In accordance with the regulatory requirements provided at 45 CFR 75.113 and Appendix XII to 45 CFR Part 75, recipients that have currently active Federal grants, cooperative agreements, and procurement contracts from all Federal awarding agencies with a cumulative total value greater than $10,000,000 for any period of time during the period of performance of a Federal award, must report and maintain the currency of information reported in the System for Award Management (SAM) about civil, criminal, and administrative proceedings in connection with the award or performance of a Federal award that reached final disposition within the most recent five-year period.  The recipient must also make semiannual disclosures regarding such proceedings. Proceedings information will be made publicly available in the designated integrity and performance system (currently FAPIIS).  This is a statutory requirement under section 872 of Public Law 110-417, as amended (41 U.S.C. 2313).  As required by section 3010 of Public Law 111-212, all information posted in the designated integrity and performance system on or after April 15, 2011, except past performance reviews required for Federal procurement contracts, will be publicly available.  Full reporting requirements and procedures are found in Appendix XII to 45 CFR Part 75 – Award Term and Conditions for Recipient Integrity and Performance Matters.

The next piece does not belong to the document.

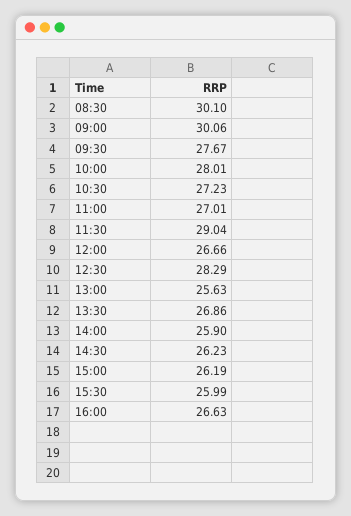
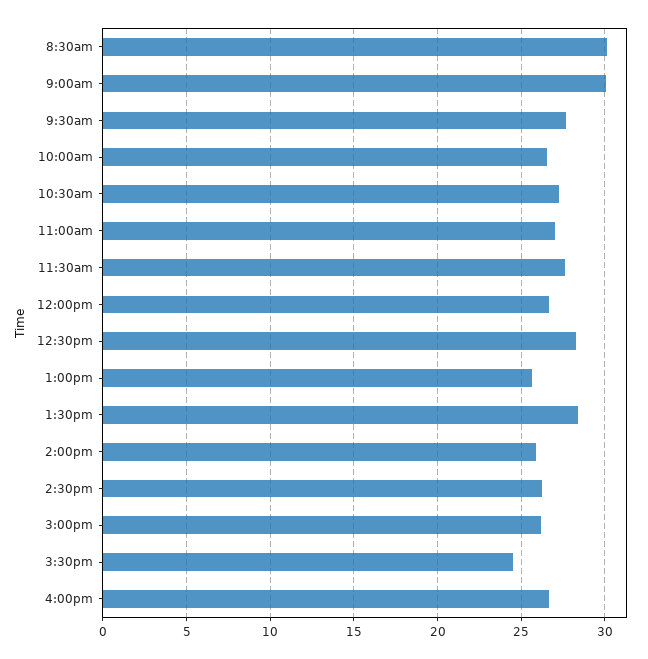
10:00: 28.01 -> 26.5
11:30: 29.04 -> 27.5
13:30: 26.86 -> 28.5
15:30: 25.99 -> 24.5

Section VII. Agency Contacts

We encourage inquiries concerning this funding opportunity and welcome the opportunity to answer questions from potential applicants.

eRA Service Desk (Questions regarding ASSIST, eRA Commons, application errors and warnings, documenting system problems that threaten submission by the due date, and post-submission issues)

Finding Help Online: https://www.era.nih.gov/need-help (preferred method of contact)
Telephone: 301-402-7469 or 866-504-9552 (Toll Free)

General Grants Information (Questions regarding application instructions, application processes, and NIH grant resources)
Email: GrantsInfo@nih.gov (preferred method of contact)
Telephone: 301-480-7075

Grants.gov Customer Support (Questions regarding Grants.gov registration and Workspace)
Contact Center Telephone: 800-518-4726
Email: support@grants.gov

Rodrigo F. Chuaqui, M.D.
National Cancer Institute (NCI)
Telephone: 240-276-5910
Email: chuaquir@mail.nih.gov
 

Referral Officer
National Cancer Institute (NCI)
Telephone: 240-276-6390
Email: ncirefof@dea.nci.nih.gov

Shane Woodward 
National Cancer Institute (NCI) 
Telephone: 240-276-6303 
Email: woodwars@mail.nih.gov
 

Section VIII. Other Information

Recently issued trans-NIH policy notices may affect your application submission. A full list of policy notices published by NIH is provided in the NIH Guide for Grants and Contracts. All awards are subject to the terms and conditions, cost principles, and other considerations described in the NIH Grants Policy Statement.

Awards are made under the authorization of Sections 301 and 405 of the Public Health Service Act as amended (42 USC 241 and 284) and under Federal Regulations 42 CFR Part 52 and 45 CFR Part 75 and 2 CFR Part 200.